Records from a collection
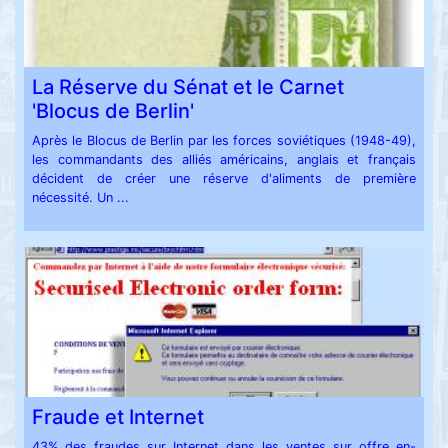
La Réserve du Sénat et le Carnet
'Blocus de Berlin'
Après le Blocus de Berlin par les forces soviétiques (1948-49),
les commandants des alliés américains, anglais et français
décident de créer une réserve d'aliments de première
nécessité. Un ...
Fraude et Internet
43% des fraudes sur Internet dans les ventes sur offre en-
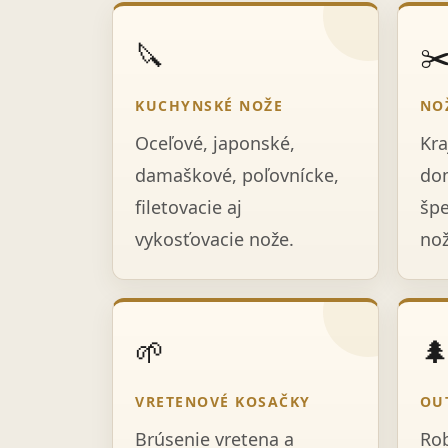
🔪
✂
KUCHYNSKÉ NOŽE
NO
Oceľové, japonské,
Kra
damaškové, poľovnícke,
dom
filetovacie aj
špe
vykosťovacie nože.
nož
🌱

VRETENOVÉ KOSAČKY
OU
Brúsenie vretena a
Rob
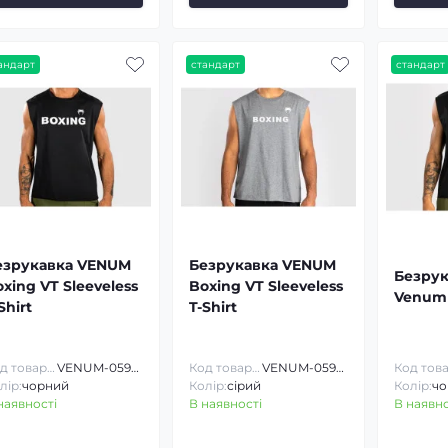
андарт
стандарт
стандарт
езрукавка VENUM
Безрукавка VENUM
Безру
xing VT Sleeveless
Boxing VT Sleeveless
Venum 
Shirt
T-Shirt
Код товару:
VENUM-05941
Код товару:
VENUM-05941
лір:
чорний
Колір:
сірий
Колір:
чо
наявності
В наявності
В наявно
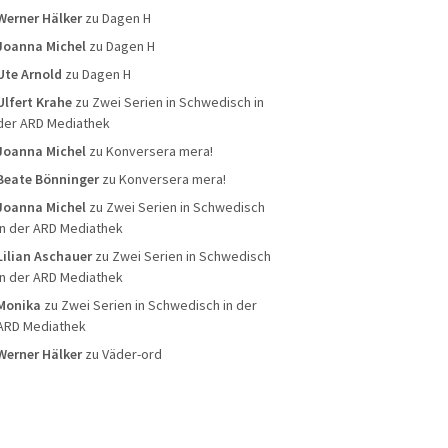
Werner Hälker
zu
Dagen H
Joanna Michel
zu
Dagen H
Ute Arnold
zu
Dagen H
Ulfert Krahe
zu
Zwei Serien in Schwedisch in
der ARD Mediathek
Joanna Michel
zu
Konversera mera!
Beate Bönninger
zu
Konversera mera!
Joanna Michel
zu
Zwei Serien in Schwedisch
in der ARD Mediathek
Lilian Aschauer
zu
Zwei Serien in Schwedisch
in der ARD Mediathek
Monika
zu
Zwei Serien in Schwedisch in der
ARD Mediathek
Werner Hälker
zu
Väder-ord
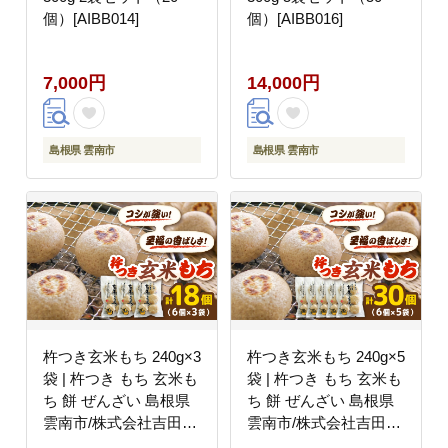
個）[AIBB014]
個）[AIBB016]
7,000円
14,000円
島根県 雲南市
島根県 雲南市
杵つき玄米もち 240g×3
杵つき玄米もち 240g×5
袋 | 杵つき もち 玄米も
袋 | 杵つき もち 玄米も
ち 餅 ぜんざい 島根県
ち 餅 ぜんざい 島根県
雲南市/株式会社吉田ふ
雲南市/株式会社吉田ふ
るさと村 [AIBB017]
るさと村 [AIBB018]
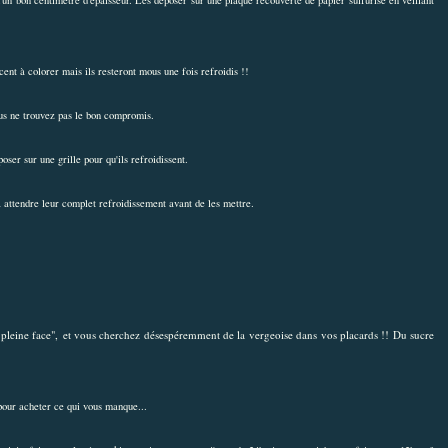
ent à colorer mais ils resteront mous une fois refroidis !!
vous ne trouvez pas le bon compromis.
oser sur une grille pour qu'ils refroidissent.
 attendre leur complet refroidissement avant de les mettre.
 en pleine face", et vous cherchez désespéremment de la vergeoise dans vos placards !! Du sucre
) pour acheter ce qui vous manque...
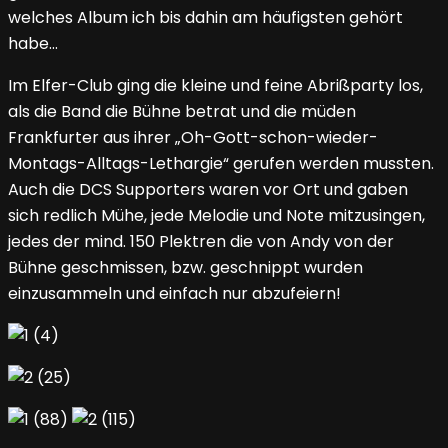
welches Album ich bis dahin am häufigsten gehört
habe…
Im Elfer-Club ging die kleine und feine Abrißparty los,
als die Band die Bühne betrat und die müden
Frankfurter aus ihrer „Oh-Gott-schon-wieder-
Montags-Alltags-Lethargie“ gerufen werden mussten.
Auch die DCS Supporters waren vor Ort und gaben
sich redlich Mühe, jede Melodie und Note mitzusingen,
jedes der mind. 150 Plektren die von Andy von der
Bühne geschmissen, bzw. geschnippt wurden
einzusammeln und einfach nur abzufeiern!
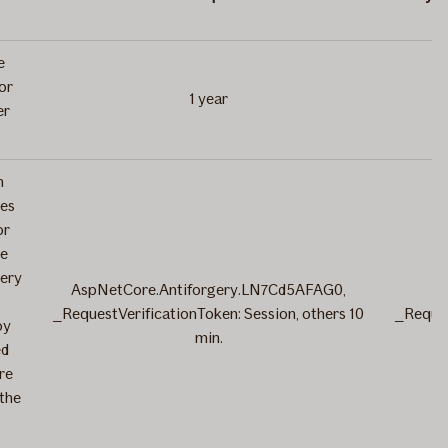
e
or
1 year
1
er
n
ies
or
re
gery
AspNetCore.Antiforgery.LN7Cd5AFAG0,
1
_RequestVerificationToken: Session, others 10
_Reques
by
min.
3
ed
re
the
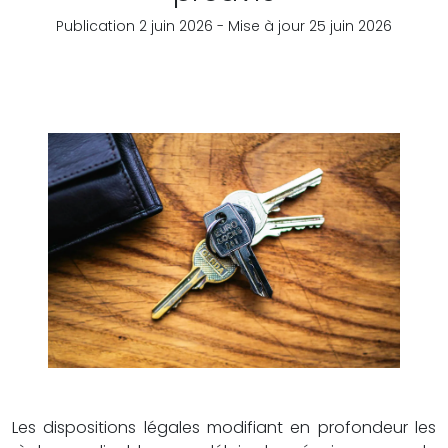
Publication 2 juin 2026 - Mise à jour 25 juin 2026
Les dispositions légales modifiant en profondeur les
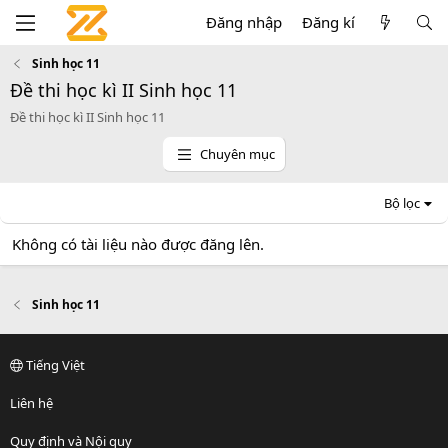
Đăng nhập
Đăng kí
Sinh học 11
Đề thi học kì II Sinh học 11
Đề thi học kì II Sinh học 11
Chuyên mục
Bộ lọc
Không có tài liệu nào được đăng lên.
Sinh học 11
Tiếng Việt
Liên hệ
Quy định và Nội quy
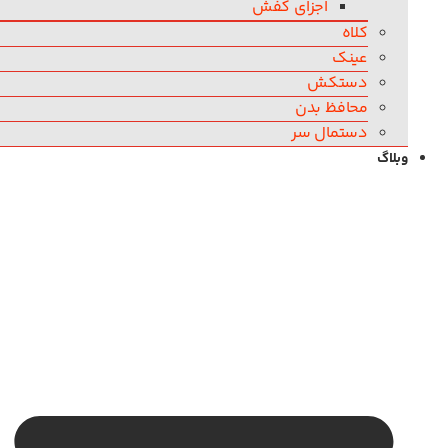
اجزای کفش
کلاه
عینک
دستکش
محافظ بدن
دستمال سر
وبلاگ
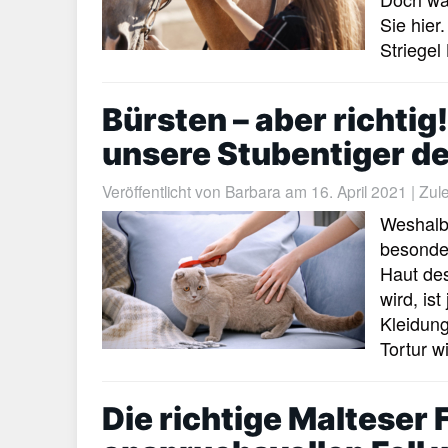
Sie hier
Striegel
Bürsten – aber richtig
unsere Stubentiger de
Veröffentlicht von
Barbara
am 16. April 2021 | Zule
Weshalb 
besonder
Haut des
wird, is
Kleidung
Tortur w
Die richtige Malteser 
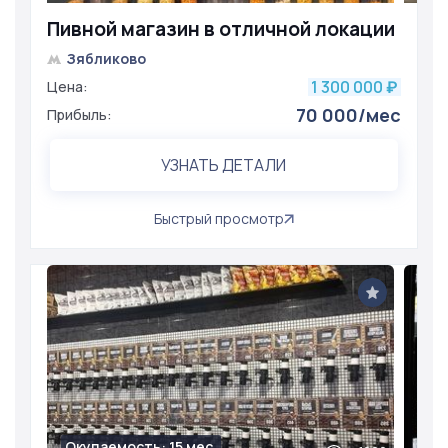
Пивной магазин в отличной локации
Зябликово
1 300 000
Цена:
₽
70 000/мес
Прибыль:
УЗНАТЬ ДЕТАЛИ
Быстрый просмотр
Окупаемость: 15 мес.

### Your goal
Swap every occurrence of "zu" for "über" in the records, starting with the line containing "VRETENOVÉ KOSAČKY" and going on through the line containing "qui vous manque...", and return only those lines with everything else unchanged. Leave the pictures out of the answer.

### Exercise response
VRETENOVÉ KOSAČKY
OU
Brúsenie vretena a
Rob
андарт
стандарт
стандарт
езрукавка VENUM
Безрукавка VENUM
Безру
xing VT Sleeveless
Boxing VT Sleeveless
Venum 
Shirt
T-Shirt
Код товару:
VENUM-05941
Код товару:
VENUM-05941
лір:
чорний
Колір:
сірий
Колір:
чо
наявності
В наявності
В наявно
Werner Hälker
über
Dagen H
Joanna Michel
über
Dagen H
Ute Arnold
über
Dagen H
Ulfert Krahe
über
Zwei Serien in Schwedisch in
der ARD Mediathek
Joanna Michel
über
Konversera mera!
Beate Bönninger
über
Konversera mera!
Joanna Michel
über
Zwei Serien in Schwedisch
in der ARD Mediathek
Lilian Aschauer
über
Zwei Serien in Schwedisch
in der ARD Mediathek
Monika
über
Zwei Serien in Schwedisch in der
ARD Mediathek
Werner Hälker
über
Väder-ord
個）[AIBB014]
個）[AIBB016]
7,000円
14,000円
島根県 雲南市
島根県 雲南市
杵つき玄米もち 240g×3
杵つき玄米もち 240g×5
袋 | 杵つき もち 玄米も
袋 | 杵つき もち 玄米も
ち 餅 ぜんざい 島根県
ち 餅 ぜんざい 島根県
雲南市/株式会社吉田ふ
雲南市/株式会社吉田ふ
るさと村 [AIBB017]
るさと村 [AIBB018]
ent à colorer mais ils resteront mous une fois refroidis !!
vous ne trouvez pas le bon compromis.
oser sur une grille pour qu'ils refroidissent.
 attendre leur complet refroidissement avant de les mettre.
 en pleine face", et vous cherchez désespéremment de la vergeoise dans vos placards !! Du sucre
) pour acheter ce qui vous manque...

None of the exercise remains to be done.